Corero's DDoS report exposes attacker behaviour during pandemic

Corero Network Security has published the latest edition of its annual DDoS Threat Intelligence Report that compiles the trends, observations, predictions, and recommendations based on DDoS attacks against Corero customers during 2021.

The report, now in its 7th year, highlights that DDoS threats continue to grow in sophistication, size, and frequency. Yet 2021 also reveals changes in attacker behaviour since the start of the pandemic including an increase of 297% in the use of OpenVPN reflections as a means of DDoS attack.

As the report co-author and Corero CTO, Ashley Stephenson explains, “OpenVPN as a reflection DDoS vector isn’t just bad news for the victim being attacked, it is also a risk for the organisation whose OpenVPN infrastructure is being used to launch the attack as their own users will become collateral damage, suffering from a degraded or unusable service that impacts business continuity.”

The report also finds 97% of DDoS attacks were under 10Gbps, as low packet rate attacks continued to grow during 2021. It suggests this may be the result of attackers sending packets to a victim at lower rates to avoid easy detection. Stephenson adds, “Combined with the 82% share of short duration DDoS attacks, the intention is that these stealthier transient attacks will appear as legitimate traffic, bypassing simple security measures and succeeding in choking access to important downstream services or connections.” Frequency of repeat attacks also grew with a 29% increase in organisations who experienced a second attack within a week.

The report also provides constructive recommendations regarding DDoS protection. “With the 82% increase in shorter duration DDoS attacks there is a growing requirement to detect-and-block in real time, rather than relying on time-consuming and expensive traffic redirection to cloud solutions,” says Stephenson, “The advantage here is that that most of these attacks can be addressed by on-premises solutions, avoiding the disruption, risk and cost of re-routing customer traffic across the Internet to third party scrubbing centres.”
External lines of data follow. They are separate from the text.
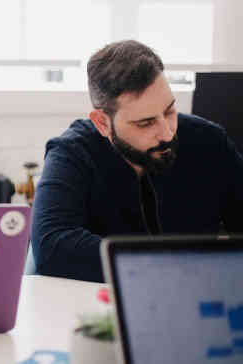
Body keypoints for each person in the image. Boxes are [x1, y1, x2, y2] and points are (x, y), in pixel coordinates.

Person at [31, 40, 243, 282]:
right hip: (104, 307)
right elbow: (52, 246)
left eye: (169, 111)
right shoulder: (72, 152)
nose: (167, 133)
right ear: (102, 122)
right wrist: (170, 264)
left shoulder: (210, 141)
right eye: (146, 123)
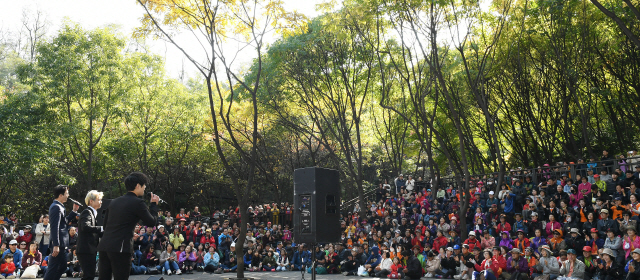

Looking towards 2022, Stephenson believes that the data from the report confirms that DDoS attackers continue to innovate, devising new threats and altering attack strategies , “Our SOC (Security Operations Centre) reports a net increase in the number of unique DDoS attack vectors seen in the wild and in the level of year-over-year DDoS activity,” he says, adding “Significant new DDoS threat alerts resulting from the TP240PhoneHome test feature and Hikvision SADP demonstrate that continuous development of new attack vectors is inevitable. Our data shows that 2021 attacks consisted of multiple new attack vectors layered on top of many known vectors that have been operating for some time – including those highlighted in the FBI “4-pack” alert from July 2020. Clearly DDoS prevention is an impractical strategy; you have to be using a combination of DDoS detection and mitigation to put up an effective defence.”

As the trend towards shorter duration, attacks utilising multiple vectors continues, Stephenson advises that “…as organisations plan their strategy for effective DDoS protection, they need to consider the relationship between time-to-mitigation and potential downtime.  The typical time to swing traffic to cloud DDoS protection means the shorter attack is over and the damage may already be done. Corero real-time DDoS solutions are key to providing the necessary fast, accurate and automatic mitigation.”

Stephenson summed up the report’s findings, “Although the report highlights the alarming and continued threat from DDOS attacks, Corero’s unique understanding of the nature of these attacks means we can help our customers to remain a step ahead of the DDoS threat and ensure their businesses can thrive in this dangerous environment.”